Físicos descobrem o primeiro buraco negro de sistema triplo
E a estrela mais distante, conectada por um fio ao par central, sugere uma origem extraordinária para esse trisal cósmico.
Tom Jobim cantava, em “Wave”, que é “impossível ser feliz sozinho”. Muitos dos buracos negros que já foram detectados por cientistas parecem concordar, já que eles vagam por aí com pares inseparáveis.
Esses sistemas binários são compostos de um buraco negro e um segundo objeto, que pode ser uma estrela comum, uma superdensa estrela de nêutrons ou, até mesmo, outro buraco negro.
No sistema, os dois objetos se movem em espiral, um ao redor do outro, como um cãozinho perseguindo o próprio rabo sem jamais pegá-lo. O buraco negro pode consumir lentamente material de seu par.
Agora, uma equipe de físicos do MIT e do Instituto de Tecnologia da Califórnia (Caltech), nos EUA, descobriu o primeiro buraco negro de sistema triplo, quase sem querer.
No estudo publicado na Nature, eles descrevem um sistema localizado na nossa Via Láctea com duas estrelas, uma mais próxima e outra mais distante, ambas orbitando o mesmo buraco negro.
Como isso aconteceu
É um trisal, e o relacionamento é tóxico. O buraco negro no centro do sistema está consumindo uma estrela pequena, que completa uma volta em torno dele a cada 6,5 dias.
O buraco em questão já era conhecido: é o V404 Cygni, um dos primeiros objetos a ser confirmado como um buraco negro, localizado a uma distância de 8.000 anos-luz da Terra. A novidade é que ele é acompanhado.
Olhando para ele, sem esperar encontrar nada de novo num sistema já extensivamente estudado, os cientistas se surpreenderam ao perceber um terceiro elemento: uma estrela muito mais distante, mas que mesmo assim está orbitando o mesmo buraco negro.
Ela fica a uma distância segura, suficiente para não ser devorada. Essa órbita demora bem mais: são 70 mil anos para completar uma volta.

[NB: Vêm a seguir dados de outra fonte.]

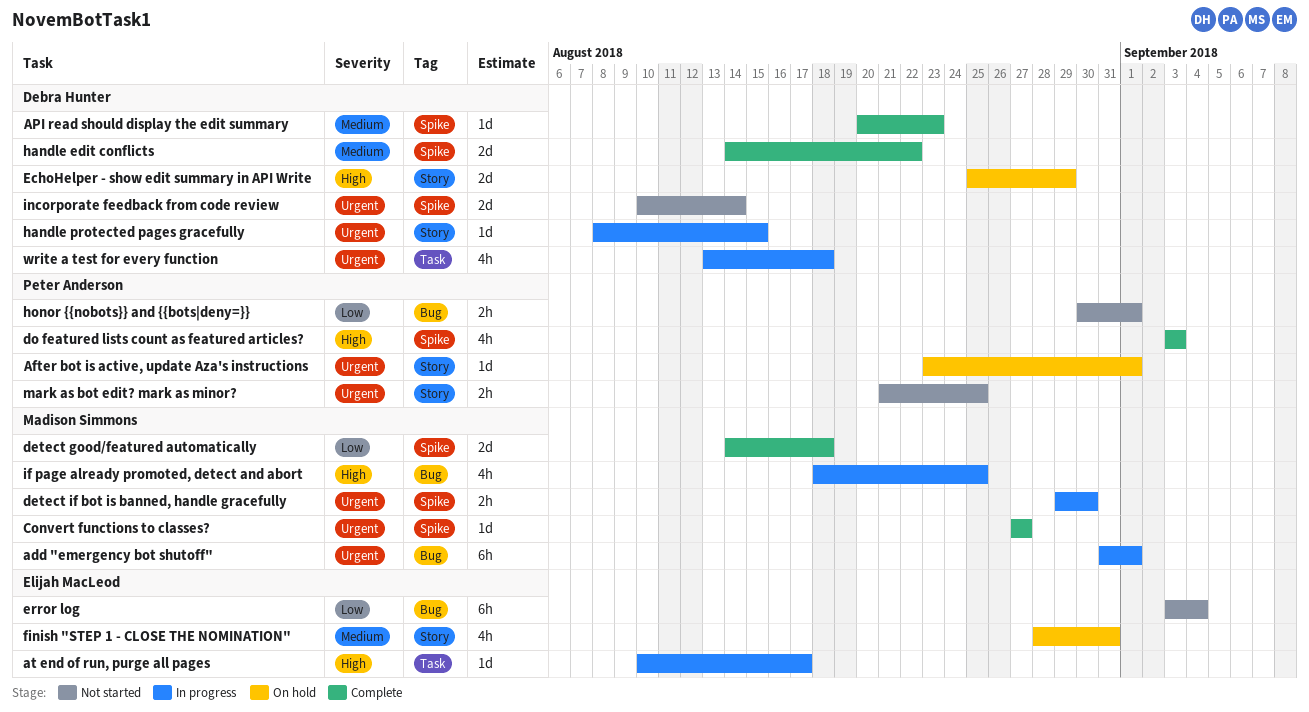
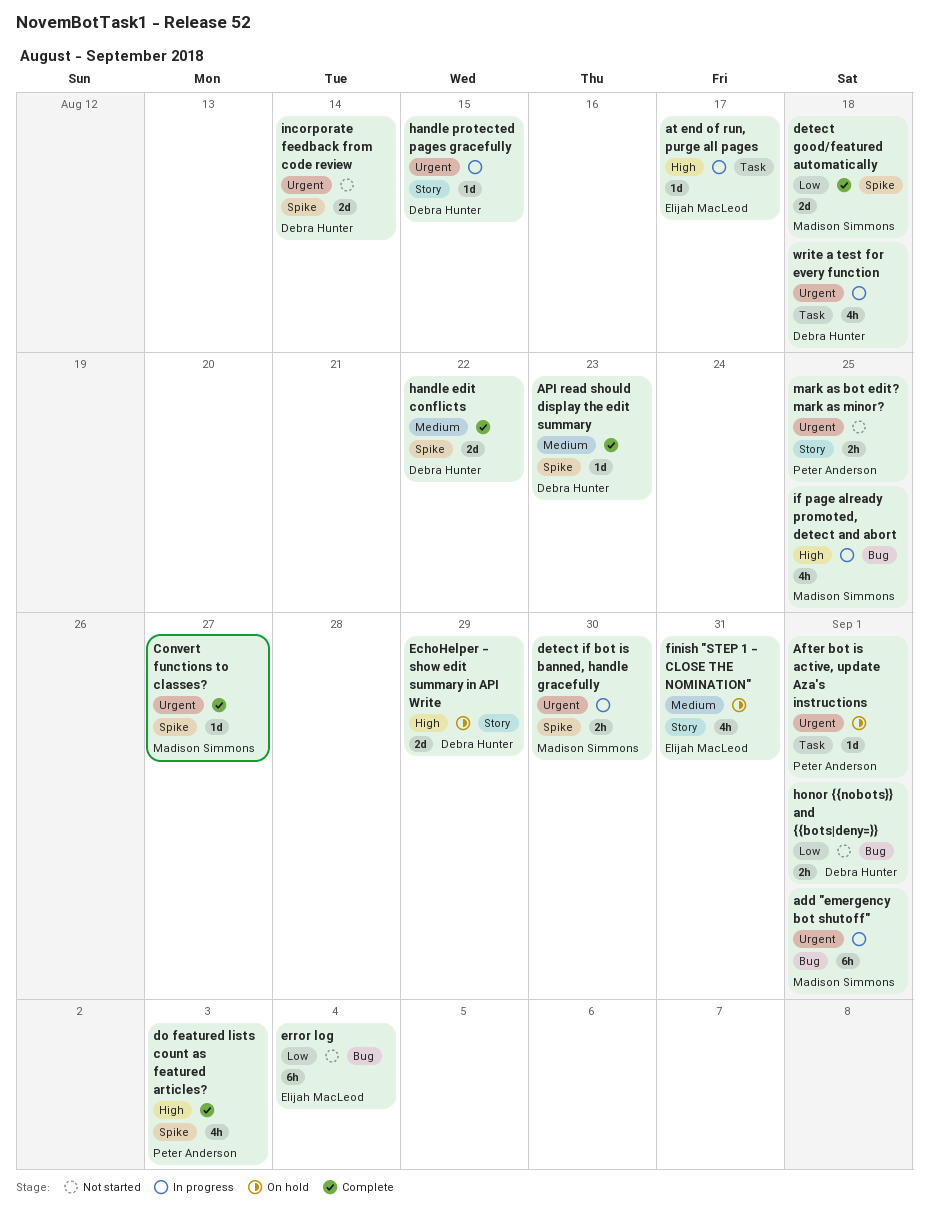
After bot is active, update Aza's instructions, label: Story -> Task
honor {{nobots}} and {{bots|deny=}}, owner: Peter Anderson -> Debra Hunter

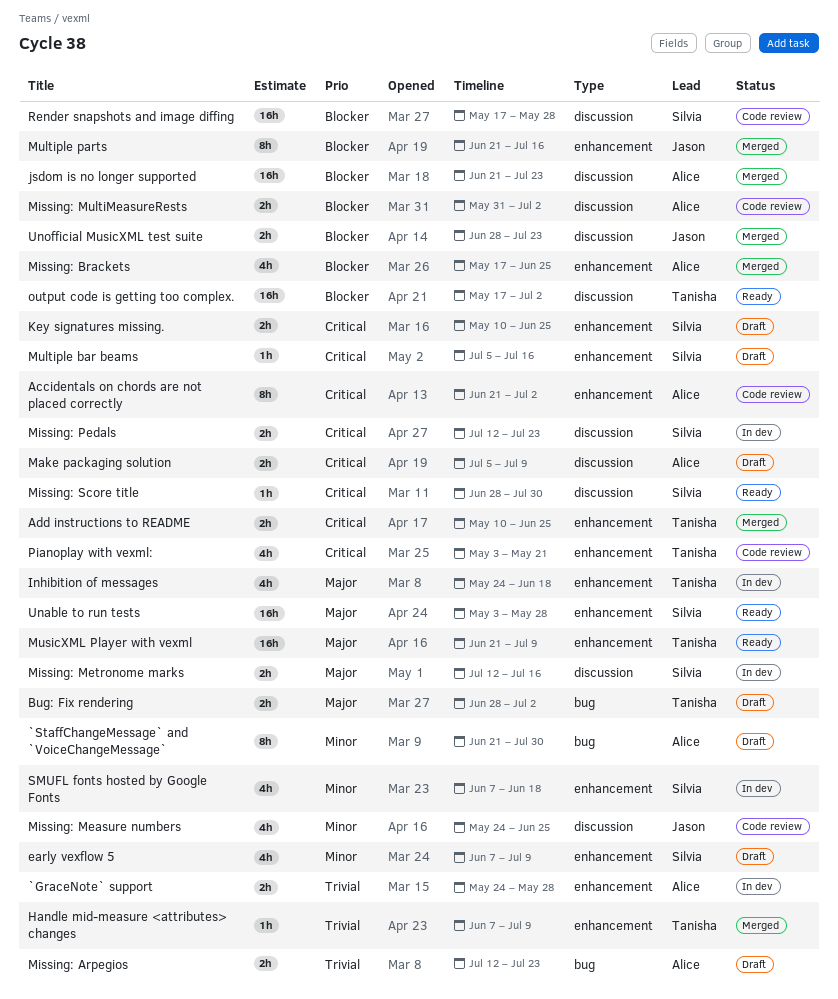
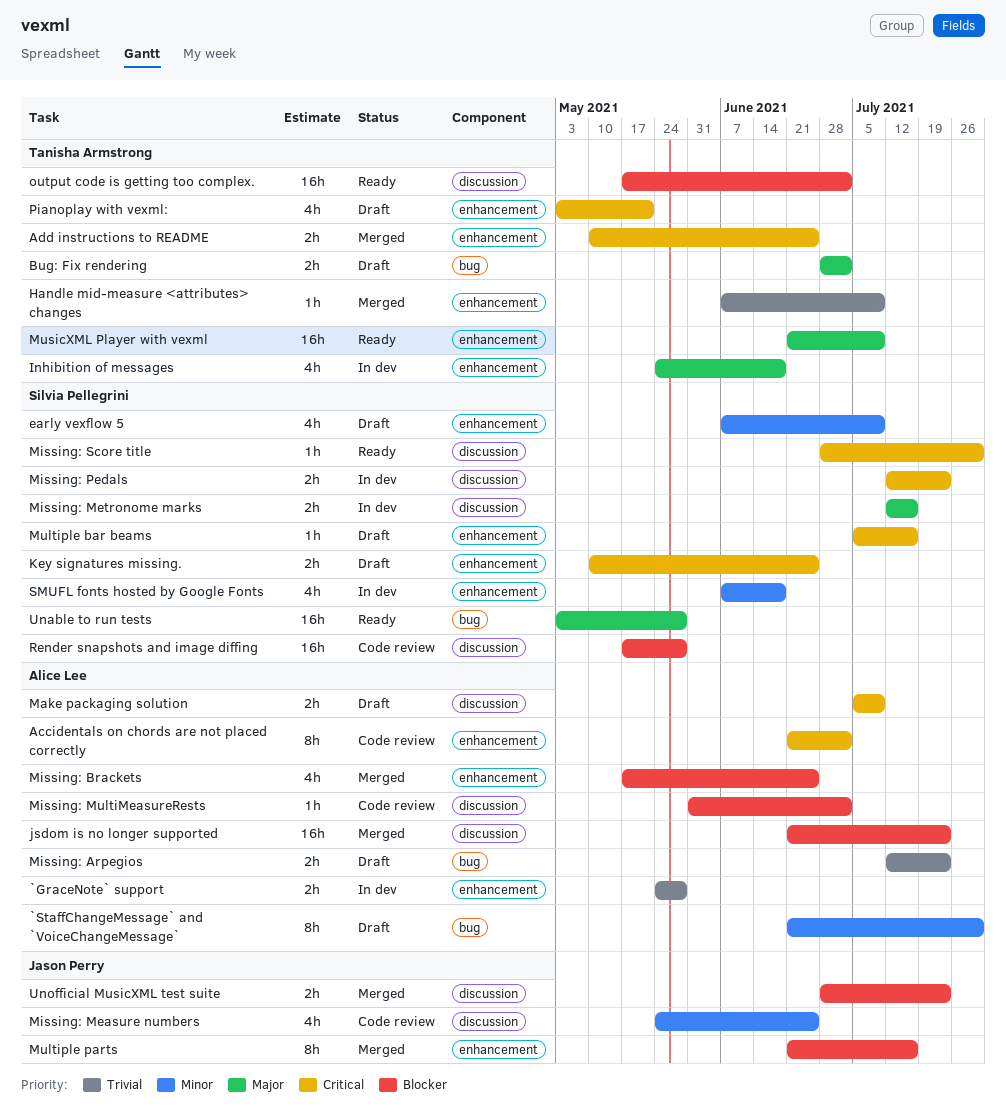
Missing: MultiMeasureRests, estimate: 2h -> 1h
Pianoplay with vexml:, status: Code review -> Draft
Unable to run tests, label: enhancement -> bug

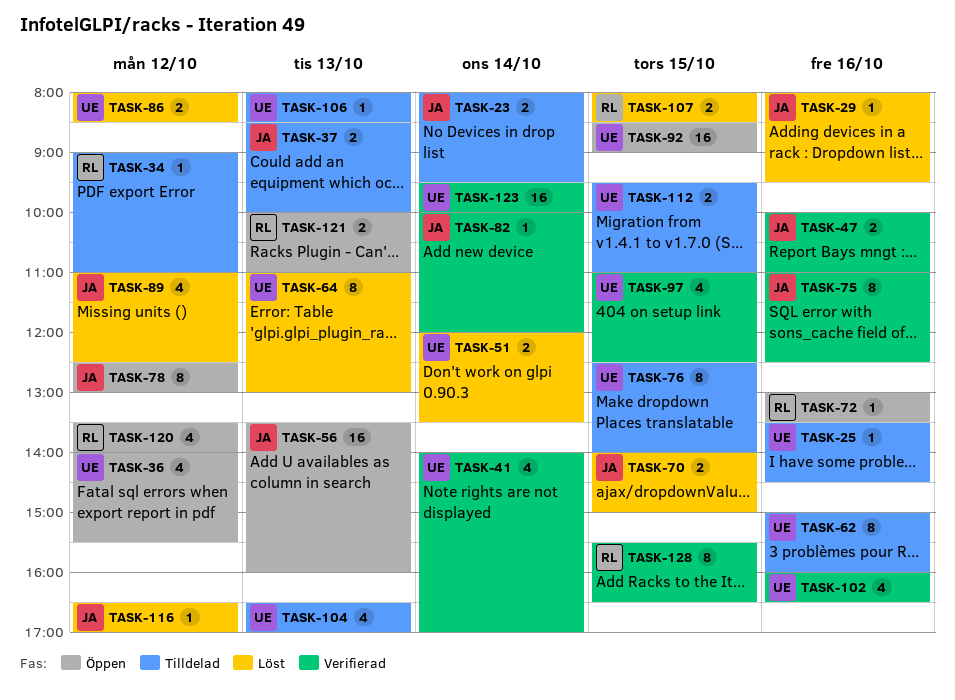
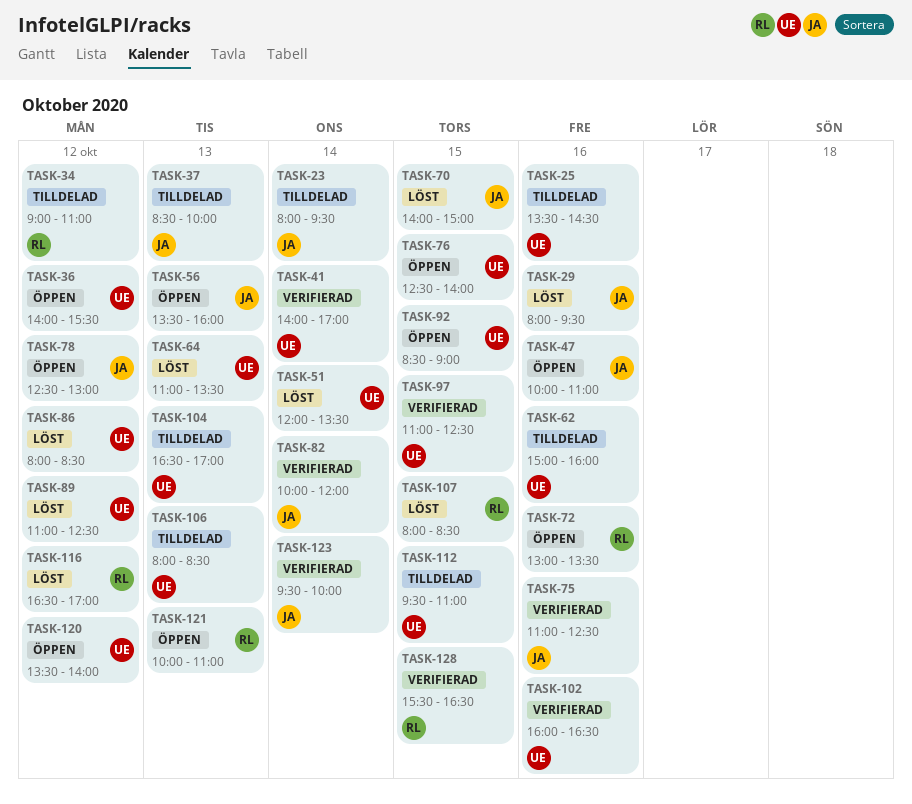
TASK-47, status: Verifierad -> Öppen
TASK-64, ends: 13:00 -> 13:30
TASK-76, status: Tilldelad -> Öppen
TASK-89, owner: JA -> UE
TASK-116, owner: JA -> RL
TASK-120, owner: RL -> UE
TASK-123, owner: UE -> JA

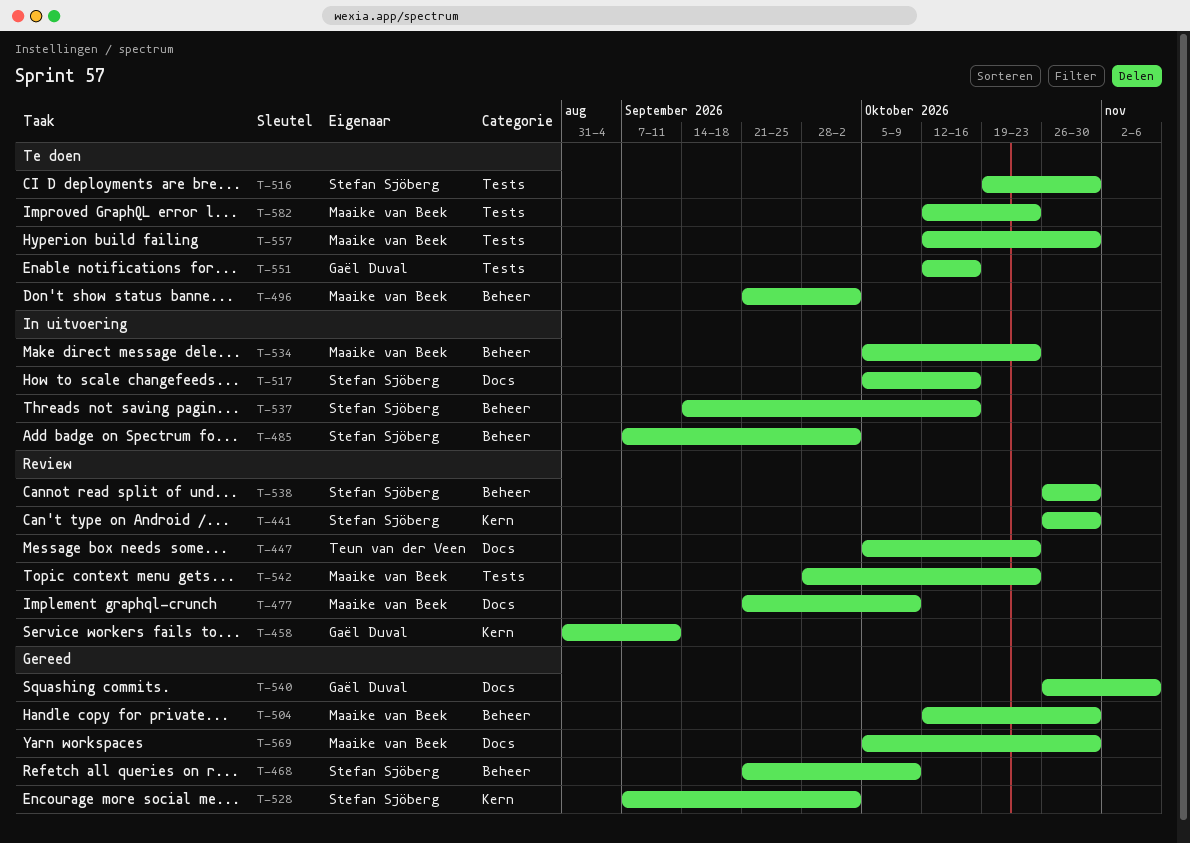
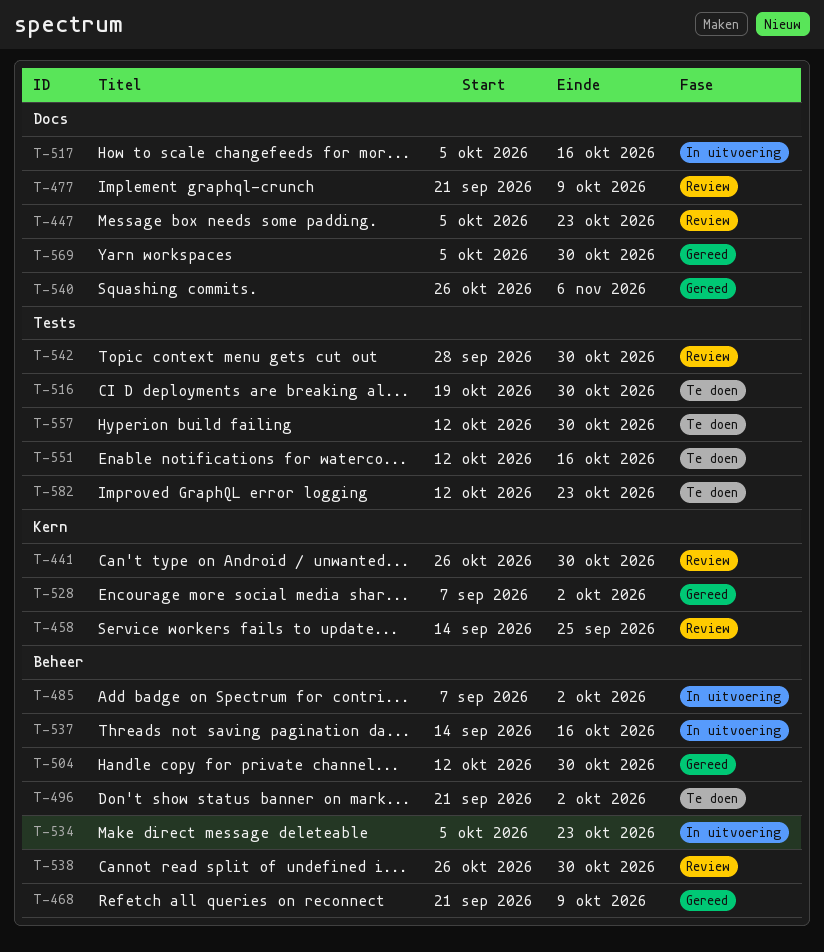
T-458, start: Aug 31 -> Sep 14
T-458, due: Sep 11 -> Sep 25
T-542, due: Oct 23 -> Oct 30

Buracos negros com massa estelar surgem de supernovas, a ejeção violenta das camadas externas de uma estrela de grande massa, que marca o fim da fusão nuclear em seu núcleo. Essa última liberação de energia e luz precede o colapso gravitacional e a formação da singularidade.
Normalmente, essa explosão manda para longe qualquer objeto que esteja ligado de uma forma meio frouxa à estrela. A segunda estrela, a uma distância equivalente a cem vezes a que há entre Plutão e o Sol, não devia ter continuado por ali, sob influência da atração gravitacional do buraco negro.
A hipótese dos físicos, depois de milhares de simulações computacionais, é de que esse buraco negro do sistema V404 Cygni tenha se formado de um jeito diferente, por meio do que se denomina “colapso direto”.
Isso significa que a estrela teria implodido, sem fazer toda a bagunça cósmica de uma supernova. Uma origem mais gentil para um buraco negro, segundo os astrônomos– que pode abrir espaço para novas pesquisas e descobertas na área.
Buraco negro idoso
Mas como os cientistas sabem que essa segunda estrela, apesar de distante, realmente está ligada ao buraco negro?
Com a ajuda do satélite Gaia, que rastreia o movimento de todas as estrelas da Via Láctea desde 2014, eles perceberam que as duas estrelas do sistema se moviam em conjunto. Sem a influência do buraco negro, a probabilidade de isso acontecer seria de uma em dez milhões. Ou seja: não é uma coincidência.
A descoberta do sistema triplo também foi útil para descobrir a idade do buraco negro. A estrela mais distante tem cerca de 4 bilhões de anos. Ela está entrando na fase de gigante vermelha, mais próxima do fim de sua vida. O sistema completo, portanto, deve ter a mesma idade.